“Caminar es el gran placer para el cuerpo, pues todo está hecho para ello”. Eso escribió hace casi un siglo Fernando González, el filósofo de Otraparte, en su «Viaje a pie», el libro que dio a luz luego de una travesía a pie, a caballo y en tren con Benjamín Correa, su compañero de juzgado, desde Envigado hasta el Ruiz y Buenaventura, pasando por El Retiro, La Ceja, Abejorral, Aguadas, Pácora, Salamina, Aranzazu, Neira, Manizales, Armenia y Cali.
“El gran efecto del excursionismo es formar caracteres atrevidos”. El recorrido empezó el 21 de diciembre de 1928 y terminó el 18 de enero de 1929, cuando González tenía 33 años. Como escribir inmortaliza la voz, pude viajar con él este domingo, cuando caminé 12 km. en el Parque Nacional Natural de los Nevados para conocer la Laguna del Otún.
“El frailejón, arropado todo él en su lana amarilla crema, es religioso; una religiosidad pura, que acompaña también a la nieve, al cráter y a los arenales”. Veo musgo, rocas y florecillas, pero pocos frailejones. El día despejado nos regala al Ruiz cobijado en ceniza, en un gris que contrasta con el impoluto Santa Isabel. Vemos una enorme montaña pelada, que luce como un derrumbe: el guía explica que allí estuvo el glaciar del Nevado del Quindío, hoy paramillo, como los de Santa Rosa y El Cisne. ¿Qué tanto cambió el paisaje que vio Fernando González frente al que veo yo? Las fotos muestran al autor ante un Ruiz blanquísimo. ¿Habría fumarola? ¿dirían “tremor volcánico” con la frecuencia de hoy?

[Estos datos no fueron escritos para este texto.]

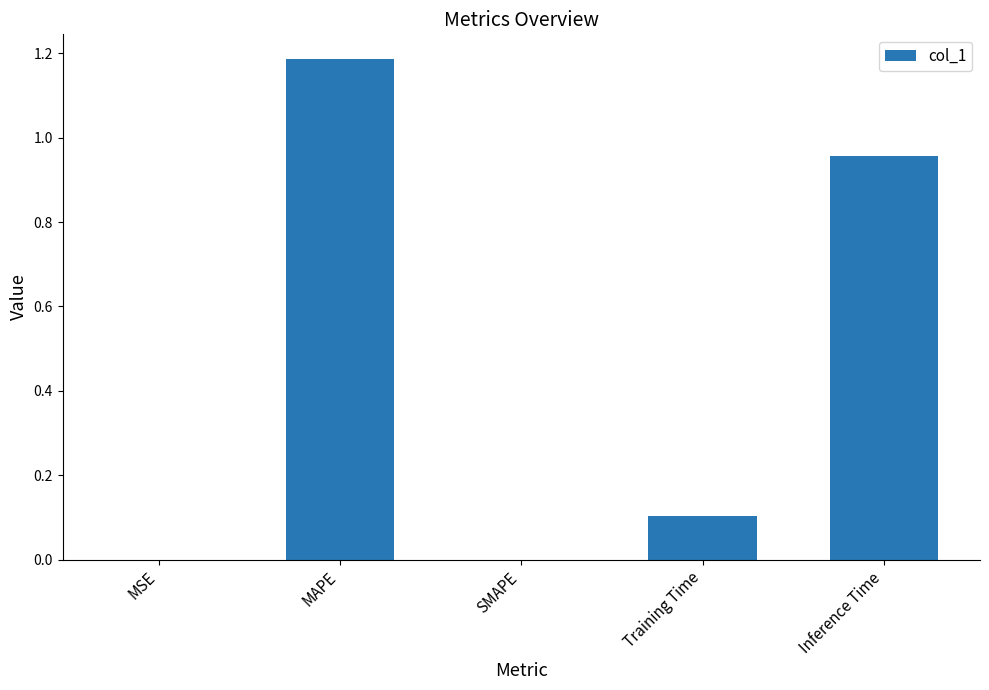

Is it true that the value at MAPE is 0.3?

False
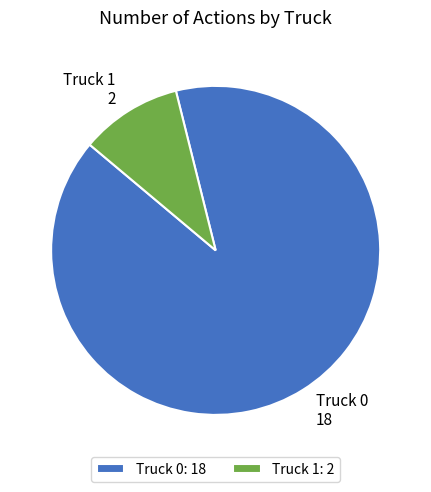

Does Truck 0 represent more than half of the total?

Yes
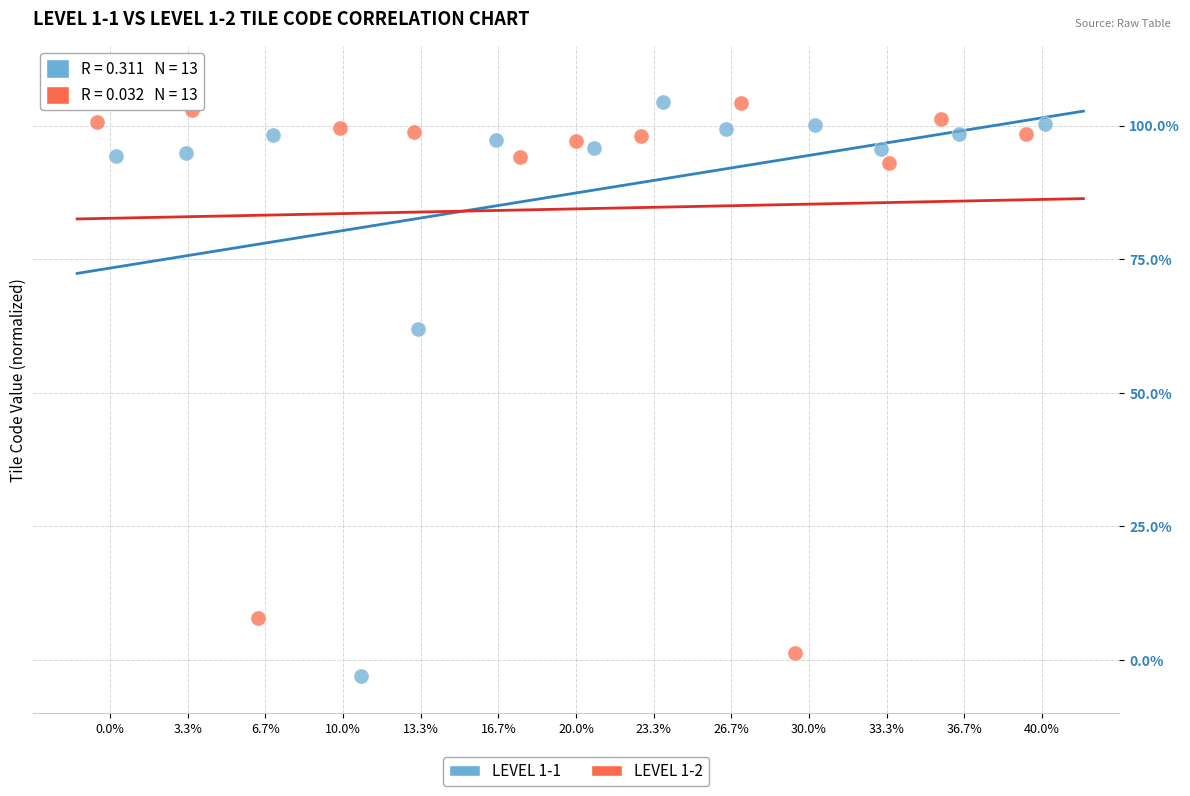

Which series has the widest spread of Y values?

LEVEL 1-1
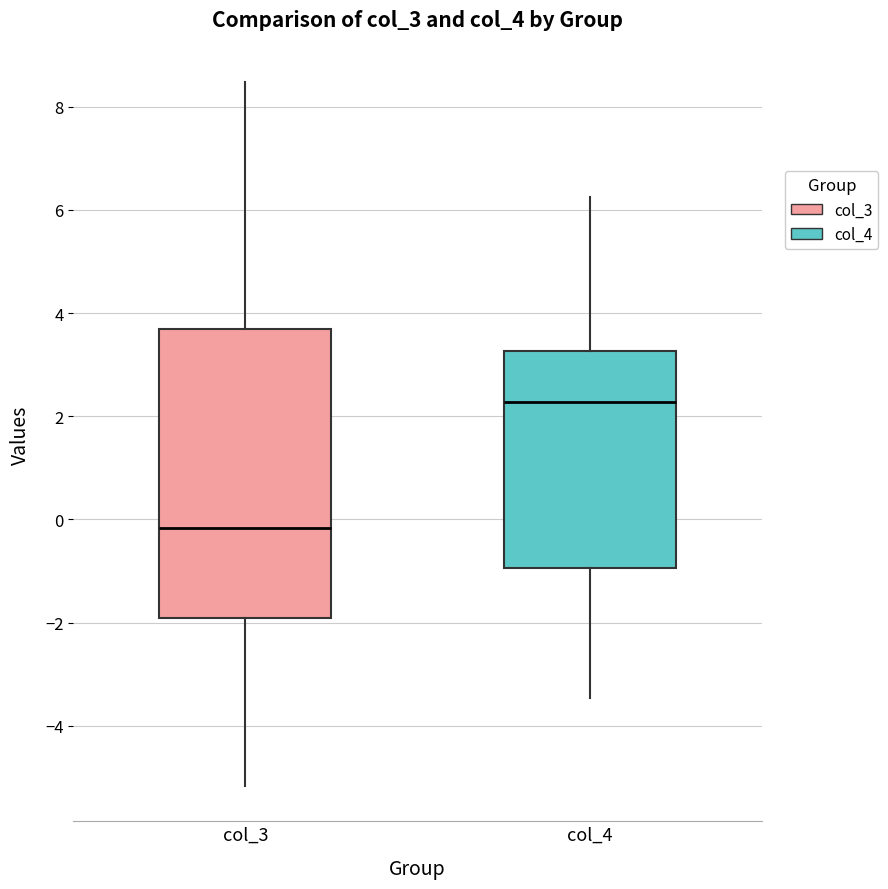

Reading left to right, transcribe this box plot: for each box, give where its median line is, the range the box spans, and where its two whiskers end, as read against the y-axis. The values are not printed on the chart, so give them approximately, as read against the axis.

col_3: median -0.2, box -2.0 to 3.6, whiskers -5.2 to 8.4
col_4: median 2.2, box -1.0 to 3.2, whiskers -3.4 to 6.2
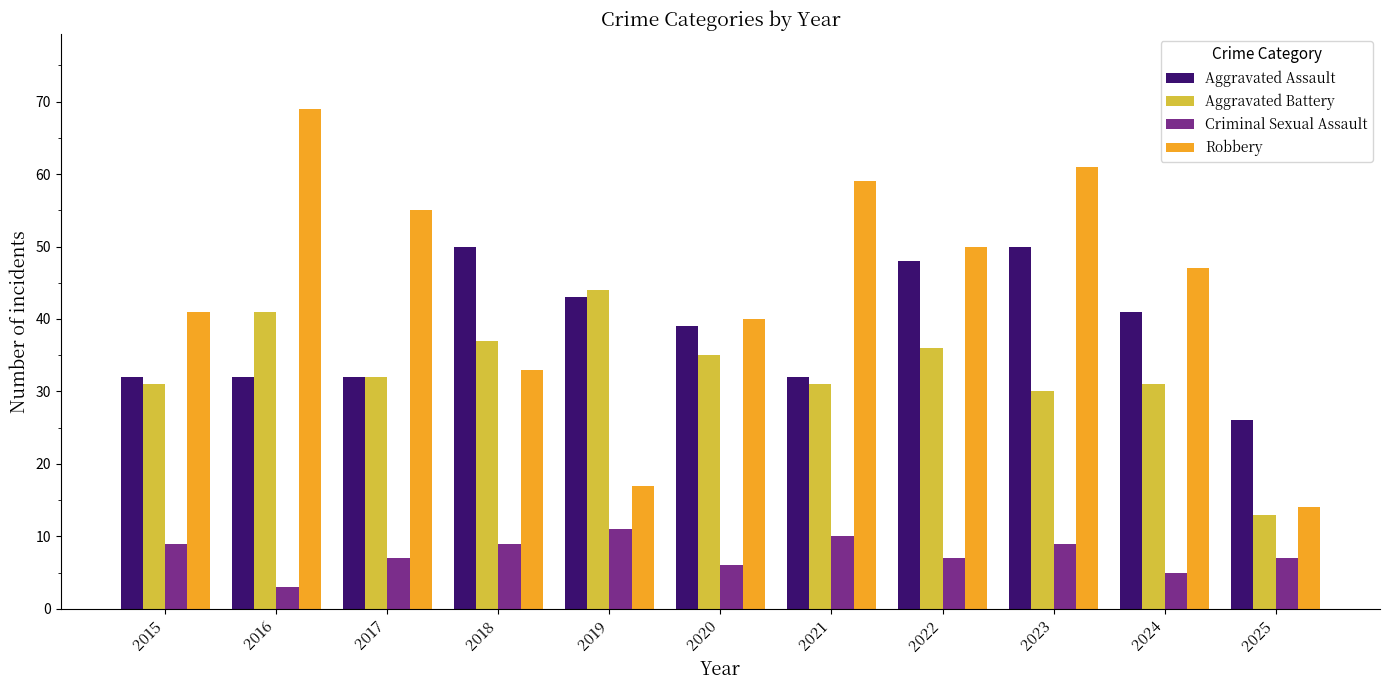

What is the value of the Robbery bar at the 3rd from the left?

55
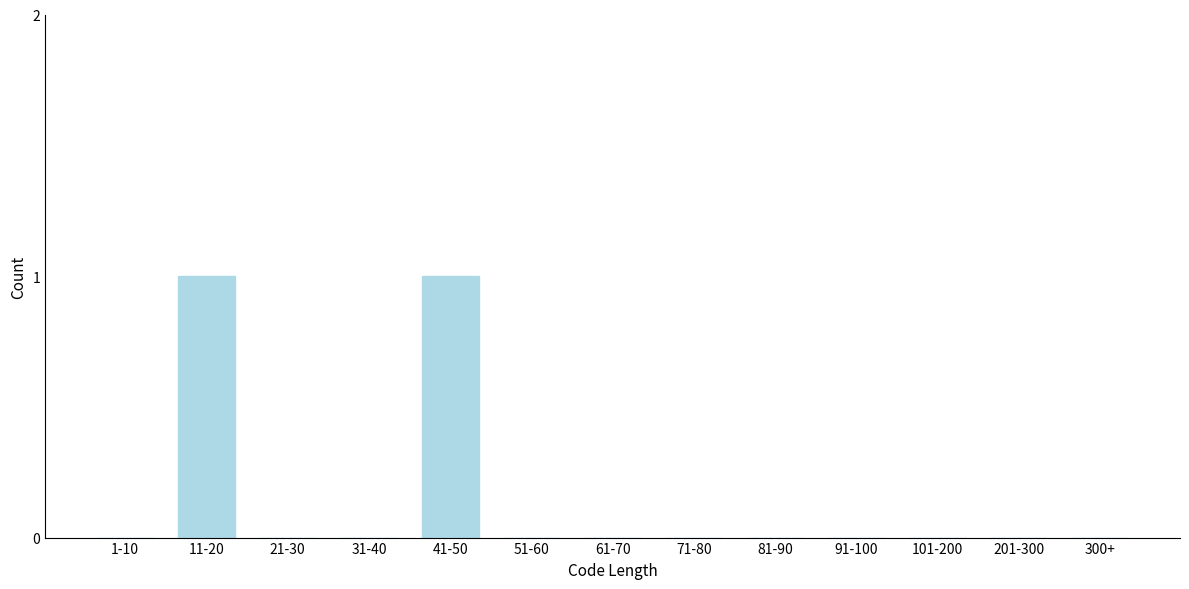

Reading right to left, what are all the values shown in this chart?

300+=0	201-300=0	101-200=0	91-100=0	81-90=0	71-80=0	61-70=0	51-60=0	41-50=1	31-40=0	21-30=0	11-20=1	1-10=0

“El ignorante se aburre en los caminos; sólo percibe las sensaciones de cansancio y de distancia. Es como un fardo. Su alma está encerrada en la carne”. Nos detenemos para observar el vuelo de uno de los 61 cóndores que hay en Colombia. Hace años vi uno enjaulado en el Zoológico del Bronx y sentí impotencia. También vemos dos águilas volando en círculo y un cusumbo solo. La laguna del Otún es grande y oscura. La acompañan tres cascadas y el silbido del viento. Dejo registro del inventario para que el lector del futuro calcule el paraíso perdido.
El guía anuncia que al glaciar del Santa Isabel le quedan cinco años. Lo contemplo como a un desahuciado terminal. En mi duelo trato de imaginar la montaña blanca convertida en peladero. Cuando González vino todos estos paramillos tenían nieve. Miro las cimas y concluyo que así fue como él estructuró su libro: saltando de tema en tema, entre un párrafo y el siguiente, con la misma velocidad con la que la mirada brinca de un pico a otro: de Miguel Abadía Méndez a la castidad, del mundo de los abogados al conservadurismo, de la metafísica a los pistilos y los estambres.
“Somos el joven sensual para quien todo es el tacto. Los sentidos son tacto especializado. Los ojos tocan las cosas que ven (…) tacto son los nervios óptico, auditivo, olfatorio…, y especializaciones del tacto en devenir son la intuición, la adivinación, la telepatía…”. Camino sin contar los pasos ni escudriñar el piso. Sigo el consejo de Fernando González: mis ojos van tocando las altas cumbres, que solo logro acariciar con la vista porque a 4.100 msnm falta el aire. Escribir se parece a eso: a juntar letras como pasos, sin detenerse en la operación del tecleo, del movimiento de los dedos, que es tan mecánico como el de los pies. Hay que concentrarse en pensar hacia dónde nos lleva el texto en este viaje a pie con escalada por los recodos de la mente. Escribir es hallar palabras que permitan asir ideas e imágenes que se escapan como el cóndor, y que apenas se alcanzan a rozar o intuir. Para la escritura también hace falta aire que oxigene los conceptos. “Nos llamamos filósofos aficionados para no comprometernos demasiado”.
“Colombia está marchita como planta en verano porque no hay partidos políticos y únicamente hay ladrones que gobiernan sin concepto de patria, que es el de la solidaridad con los que conviven bajo el mismo cielo”, escribió Fernando González en 1929. Considero que en este aspecto el paisaje sí se conserva intacto.